China to develop more aircraft carriers
Buoyed by successful trials of its first aircraft carrier, China plans to build more new carriers as it looks to spread out its global naval presence in the midst of maritime disputes with a host of neighbours.
Beijing: Buoyed by successful trials of its first aircraft carrier, China plans to build more new carriers as it looks to spread out its global naval presence in the midst of maritime disputes with a host of neighbours.
China is planning to build more aircraft carriers in addition to the two-year-old Liaoning, which it purchased from Ukraine and commissioned in 2012, state-run Global Times reported on Monday.
Although Chinese authorities have never openly confirmed whether a homemade carrier is underway, they have also never denied it.
Ministry of National Defense spokesman Yang Yujun said last August that although the Liaoning is China's first aircraft carrier, "there will surely be more in future."
He said China will consider the development of aircraft carriers in accordance with its national defense needs.
Military experts confirm that the country needs at least three carriers to form a basic battle force, the Global Times report said.
Du Wenlong, a research fellow at the PLA Academy of Military Science, told the daily that China should deploy at least that amount.

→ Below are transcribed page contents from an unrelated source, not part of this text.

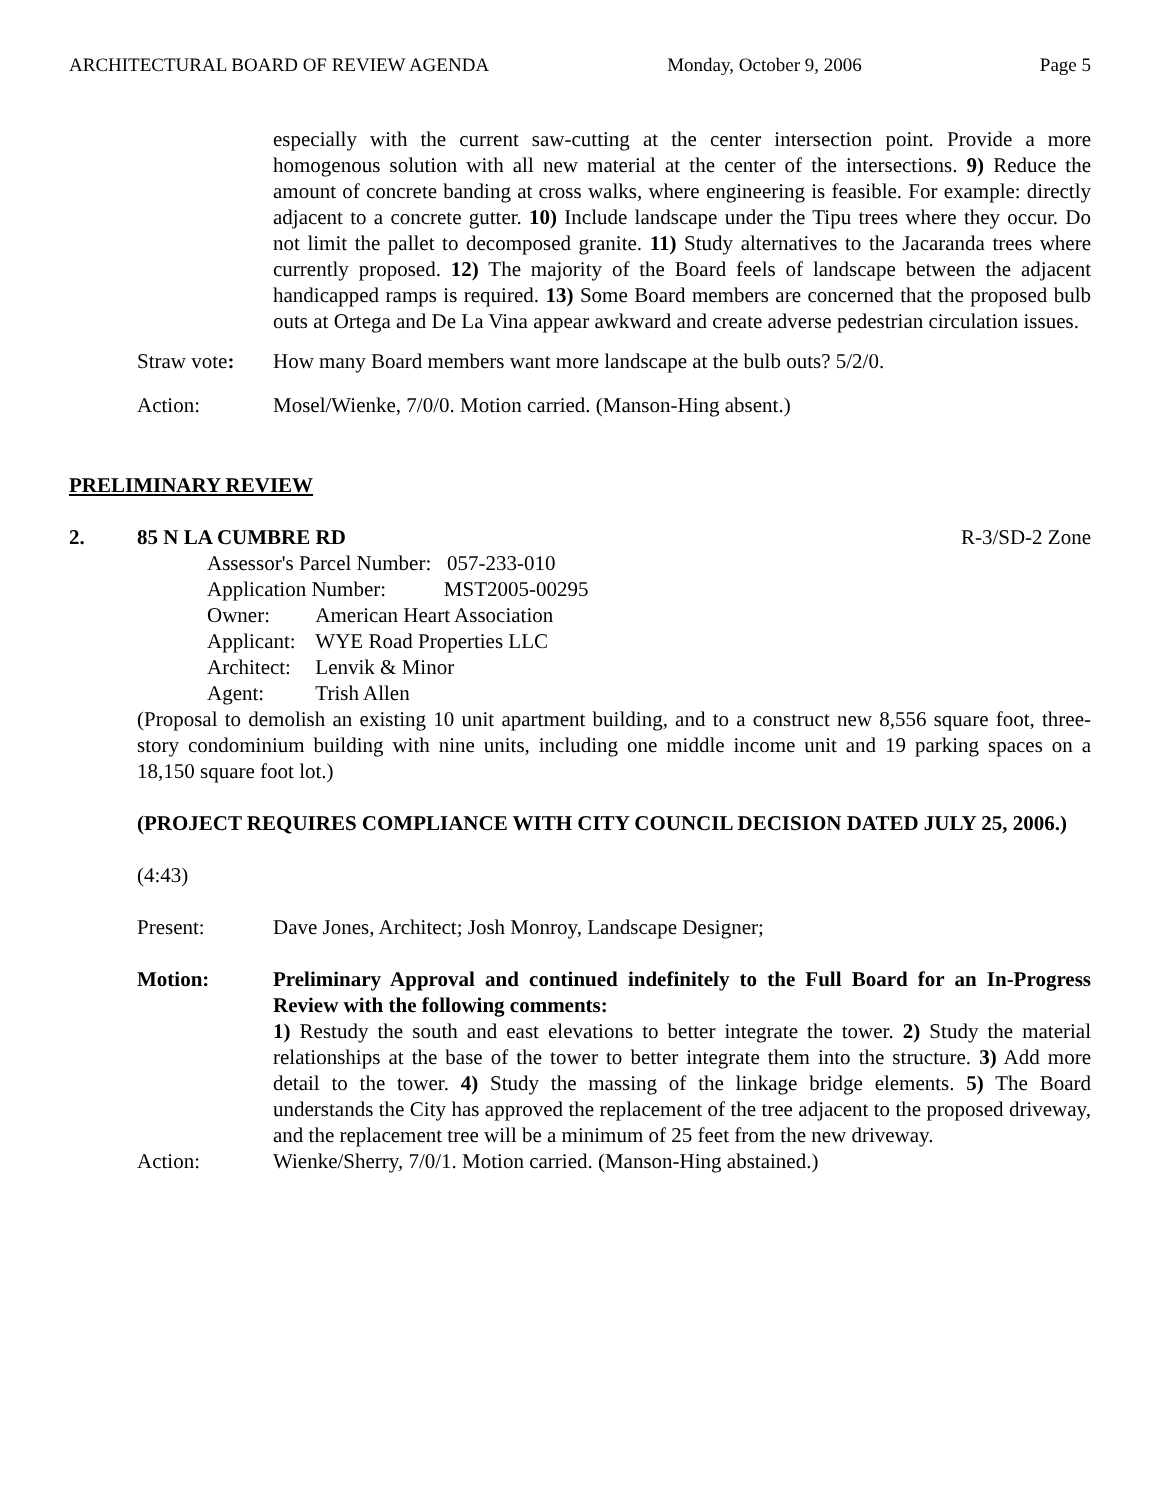ARCHITECTURAL BOARD OF REVIEW AGENDA Monday, October 9, 2006 Page 5
especially with the current saw-cutting at the center intersection point. Provide a more homogenous solution with all new material at the center of the intersections. 9) Reduce the amount of concrete banding at cross walks, where engineering is feasible. For example: directly adjacent to a concrete gutter. 10) Include landscape under the Tipu trees where they occur. Do not limit the pallet to decomposed granite. 11) Study alternatives to the Jacaranda trees where currently proposed. 12) The majority of the Board feels of landscape between the adjacent handicapped ramps is required. 13) Some Board members are concerned that the proposed bulb outs at Ortega and De La Vina appear awkward and create adverse pedestrian circulation issues.
Straw vote:
How many Board members want more landscape at the bulb outs? 5/2/0.
Action: Mosel/Wienke, 7/0/0. Motion carried. (Manson-Hing absent.)
PRELIMINARY REVIEW
2. 85 N LA CUMBRE RD R-3/SD-2 Zone
| Assessor's Parcel Number: 057-233-010 | |
| Application Number: MST2005-00295 | |
| Owner: | American Heart Association |
| Applicant: | WYE Road Properties LLC |
| Architect: | Lenvik & Minor |
| Agent: | Trish Allen |
(Proposal to demolish an existing 10 unit apartment building, and to a construct new 8,556 square foot, three-story condominium building with nine units, including one middle income unit and 19 parking spaces on a 18,150 square foot lot.)
(PROJECT REQUIRES COMPLIANCE WITH CITY COUNCIL DECISION DATED JULY 25, 2006.)
(4:43)
Present: Dave Jones, Architect; Josh Monroy, Landscape Designer;
Motion: Preliminary Approval and continued indefinitely to the Full Board for an In-Progress Review with the following comments:
1) Restudy the south and east elevations to better integrate the tower. 2) Study the material relationships at the base of the tower to better integrate them into the structure. 3) Add more detail to the tower. 4) Study the massing of the linkage bridge elements. 5) The Board understands the City has approved the replacement of the tree adjacent to the proposed driveway, and the replacement tree will be a minimum of 25 feet from the new driveway.
Action: Wienke/Sherry, 7/0/1. Motion carried. (Manson-Hing abstained.)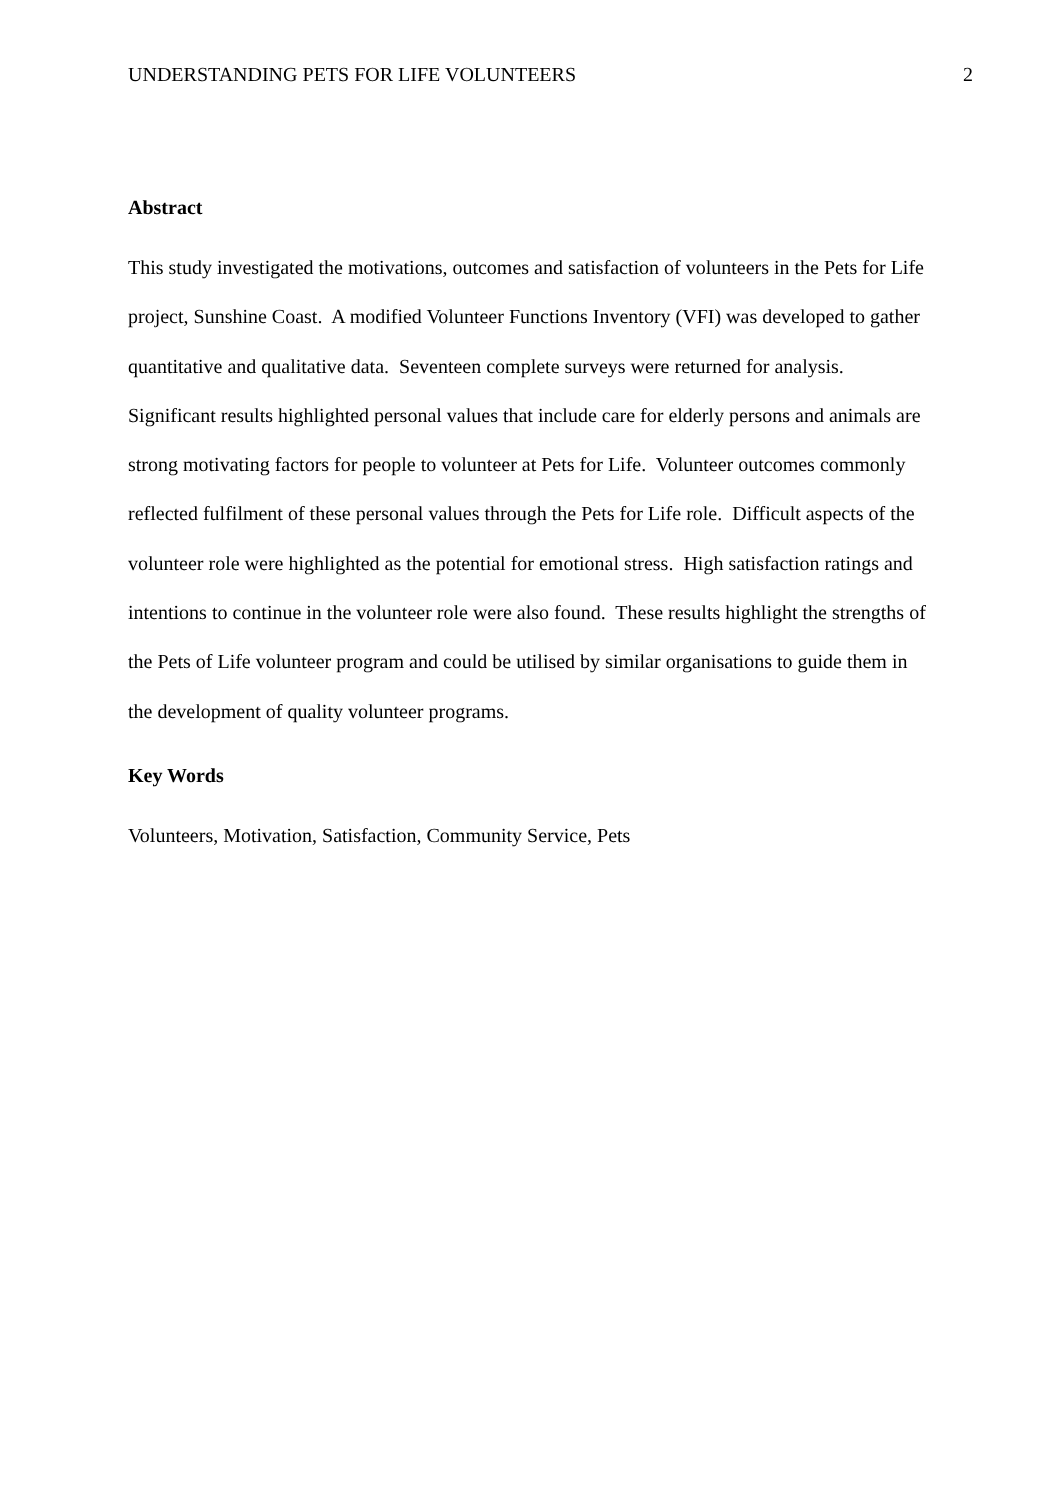UNDERSTANDING PETS FOR LIFE VOLUNTEERS 2
Abstract
This study investigated the motivations, outcomes and satisfaction of volunteers in the Pets for Life project, Sunshine Coast. A modified Volunteer Functions Inventory (VFI) was developed to gather quantitative and qualitative data. Seventeen complete surveys were returned for analysis. Significant results highlighted personal values that include care for elderly persons and animals are strong motivating factors for people to volunteer at Pets for Life. Volunteer outcomes commonly reflected fulfilment of these personal values through the Pets for Life role. Difficult aspects of the volunteer role were highlighted as the potential for emotional stress. High satisfaction ratings and intentions to continue in the volunteer role were also found. These results highlight the strengths of the Pets of Life volunteer program and could be utilised by similar organisations to guide them in the development of quality volunteer programs.
Key Words
Volunteers, Motivation, Satisfaction, Community Service, Pets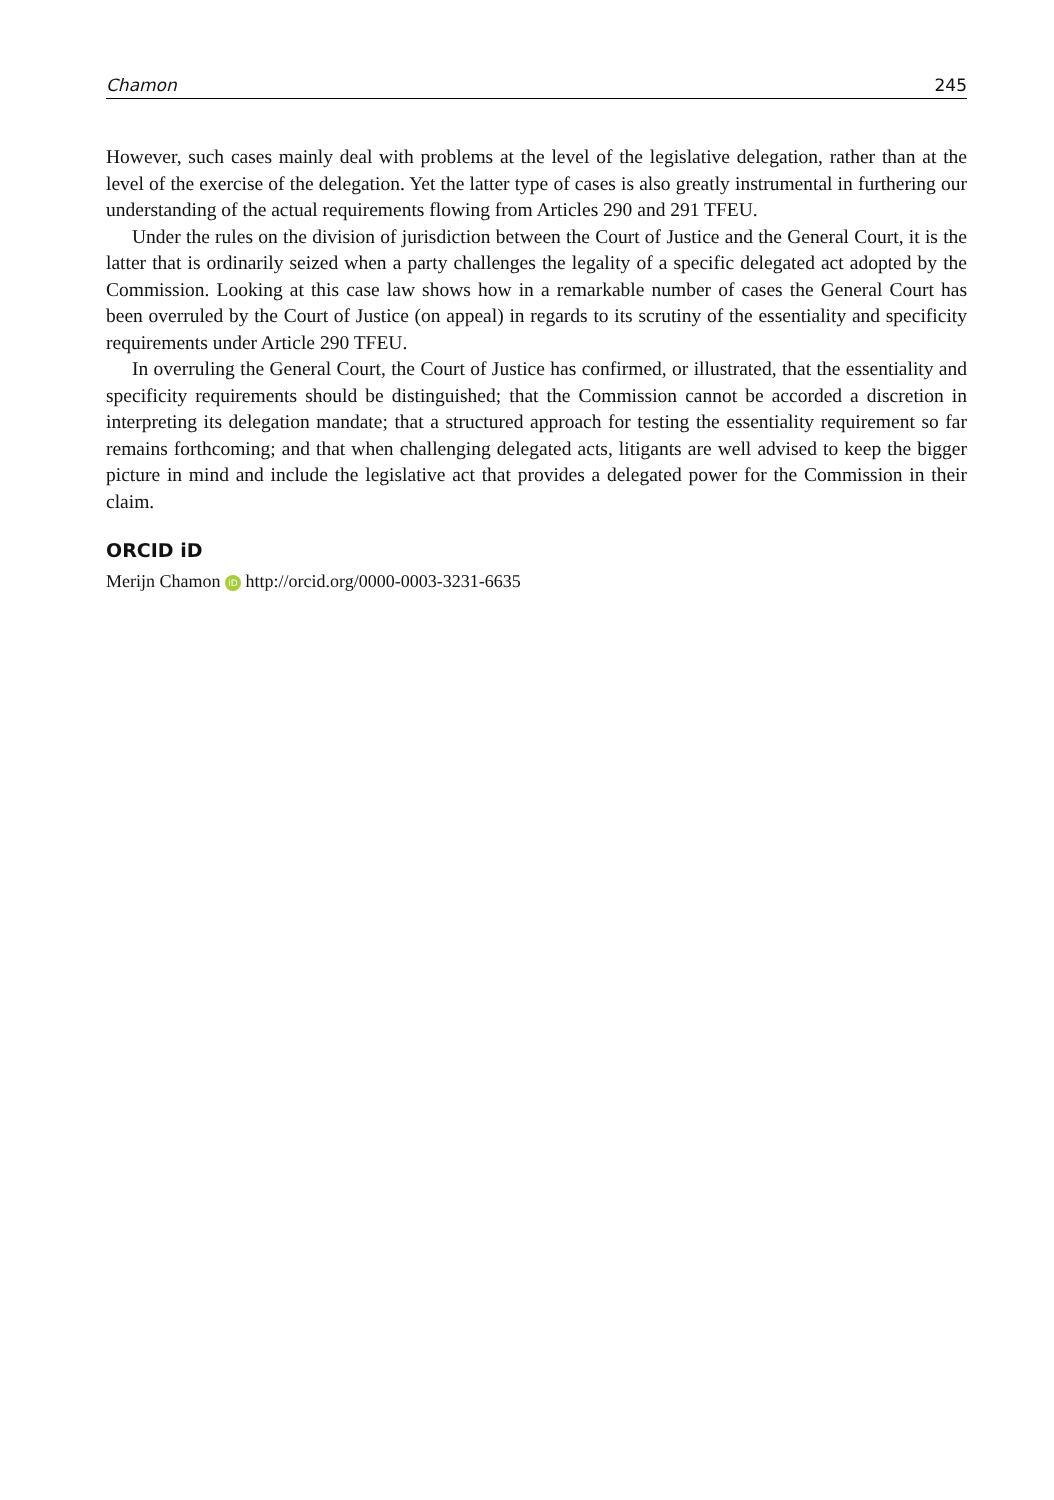Chamon 245
However, such cases mainly deal with problems at the level of the legislative delegation, rather than at the level of the exercise of the delegation. Yet the latter type of cases is also greatly instrumental in furthering our understanding of the actual requirements flowing from Articles 290 and 291 TFEU.
Under the rules on the division of jurisdiction between the Court of Justice and the General Court, it is the latter that is ordinarily seized when a party challenges the legality of a specific delegated act adopted by the Commission. Looking at this case law shows how in a remarkable number of cases the General Court has been overruled by the Court of Justice (on appeal) in regards to its scrutiny of the essentiality and specificity requirements under Article 290 TFEU.
In overruling the General Court, the Court of Justice has confirmed, or illustrated, that the essentiality and specificity requirements should be distinguished; that the Commission cannot be accorded a discretion in interpreting its delegation mandate; that a structured approach for testing the essentiality requirement so far remains forthcoming; and that when challenging delegated acts, litigants are well advised to keep the bigger picture in mind and include the legislative act that provides a delegated power for the Commission in their claim.
ORCID iD
Merijn Chamon iD http://orcid.org/0000-0003-3231-6635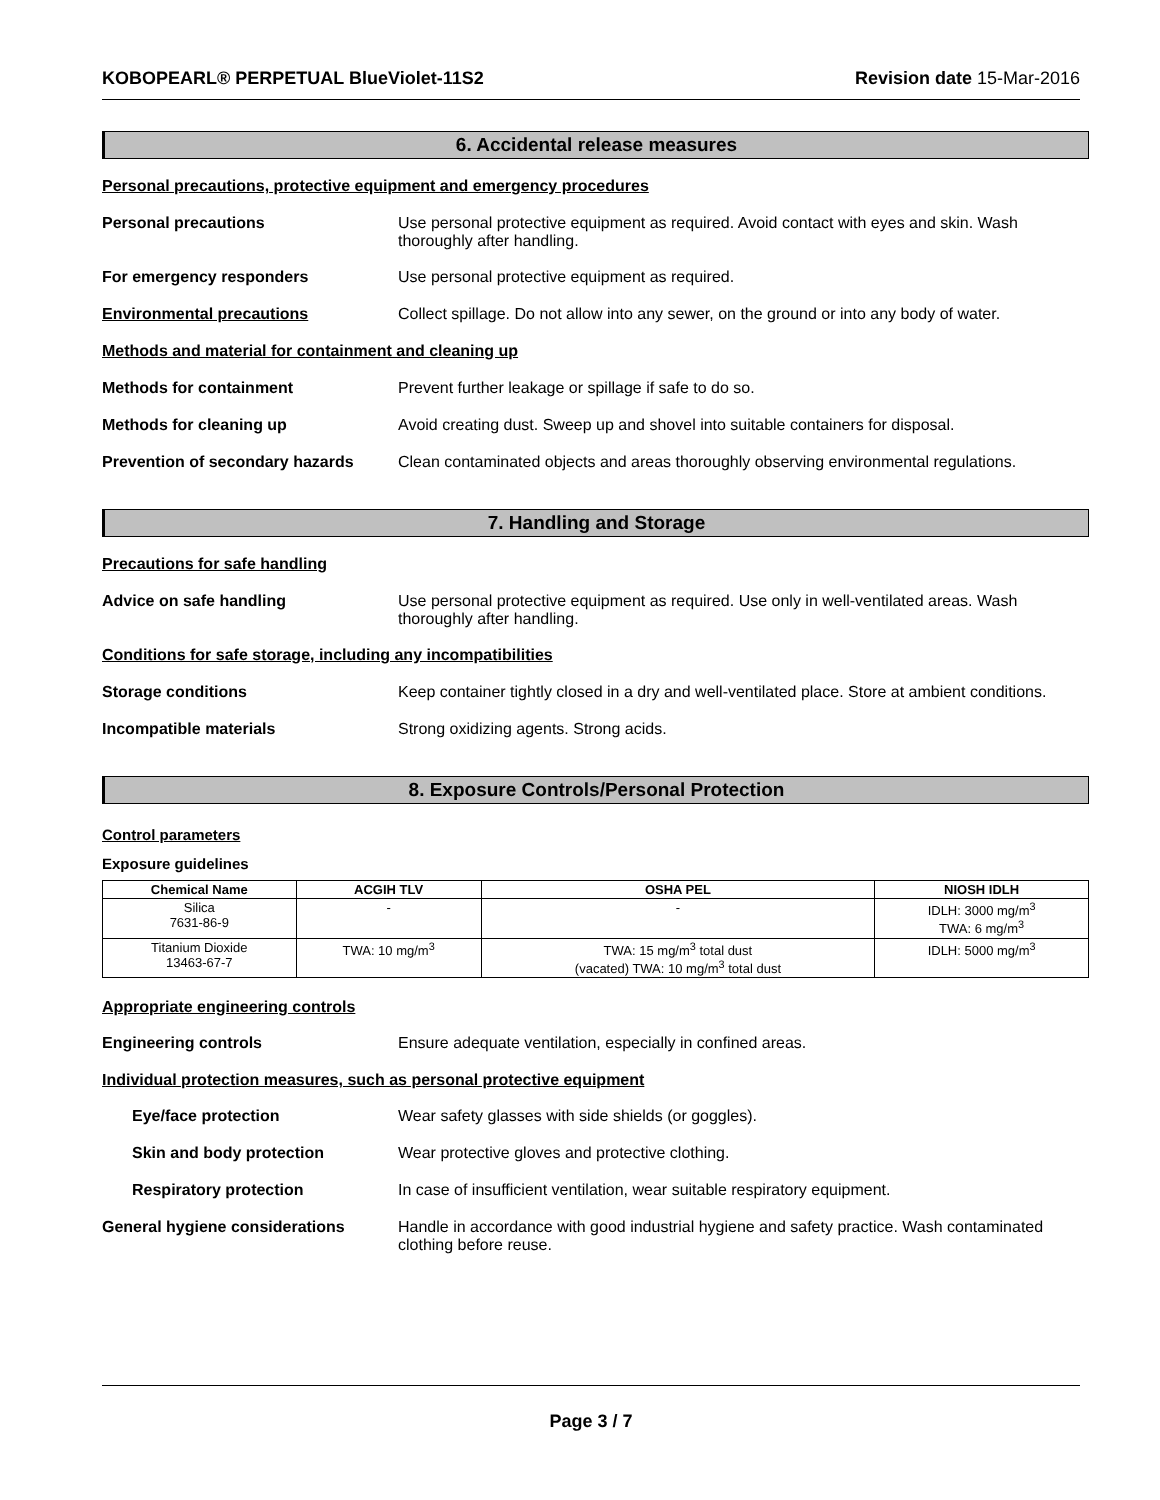KOBOPEARL® PERPETUAL BlueViolet-11S2 Revision date 15-Mar-2016
6. Accidental release measures
Personal precautions, protective equipment and emergency procedures
Personal precautions Use personal protective equipment as required. Avoid contact with eyes and skin. Wash thoroughly after handling.
For emergency responders Use personal protective equipment as required.
Environmental precautions Collect spillage. Do not allow into any sewer, on the ground or into any body of water.
Methods and material for containment and cleaning up
Methods for containment Prevent further leakage or spillage if safe to do so.
Methods for cleaning up Avoid creating dust. Sweep up and shovel into suitable containers for disposal.
Prevention of secondary hazards
Clean contaminated objects and areas thoroughly observing environmental regulations.
7. Handling and Storage
Precautions for safe handling
Advice on safe handling Use personal protective equipment as required. Use only in well-ventilated areas. Wash thoroughly after handling.
Conditions for safe storage, including any incompatibilities
Storage conditions Keep container tightly closed in a dry and well-ventilated place. Store at ambient conditions.
Incompatible materials Strong oxidizing agents. Strong acids.
8. Exposure Controls/Personal Protection
Control parameters
Exposure guidelines
| Chemical Name | ACGIH TLV | OSHA PEL | NIOSH IDLH |
| --- | --- | --- | --- |
| Silica 7631-86-9 | - | - | IDLH: 3000 mg/m<sup>3</sup> TWA: 6 mg/m<sup>3</sup> |
| Titanium Dioxide 13463-67-7 | TWA: 10 mg/m<sup>3</sup> | TWA: 15 mg/m<sup>3</sup> total dust (vacated) TWA: 10 mg/m<sup>3</sup> total dust | IDLH: 5000 mg/m<sup>3</sup> |
Appropriate engineering controls
Engineering controls Ensure adequate ventilation, especially in confined areas.
Individual protection measures, such as personal protective equipment
Eye/face protection Wear safety glasses with side shields (or goggles).
Skin and body protection Wear protective gloves and protective clothing.
Respiratory protection In case of insufficient ventilation, wear suitable respiratory equipment.
General hygiene considerations Handle in accordance with good industrial hygiene and safety practice. Wash contaminated clothing before reuse.
Page 3 / 7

With three carriers, one is always available for operational missions, while the second is used for training and the third is re-supplied and retrofitted.
Du also said that most missions require at least two carriers working together.
While China was involved in maritime disputes with Vietnam, the Philippines, Malaysia, Brunei and Taiwan in South China Sea, it competed with Japan over asserting its sovereignty over the disputed islands in the East China Sea.
Chinese navy too scaled up its presence in the Indian Ocean, where China has funded a number of ports in Sri Lanka and other countries.
China recently denied reports that it plans to establish 18 naval bases while asserting that it submarine's presence in Colombo port was only for refueling purposes.
Although Chinese authorities have claimed that China's aircraft carrier is not being built with a specific target in mind, military experts said that to maintain China's maritime rights Chinese navy will have to break the "first island chain" blockade to gain access to the Indian Ocean, the report said.
The Chinese navy's experience in testing and training on the Liaoning will have important implications for China's future homemade carriers, it said.
Experts say China's military logistics infrastructure will soon be mature enough to allow the country's new homemade carrier, once completed and commissioned, to form a powerful battle force, it said.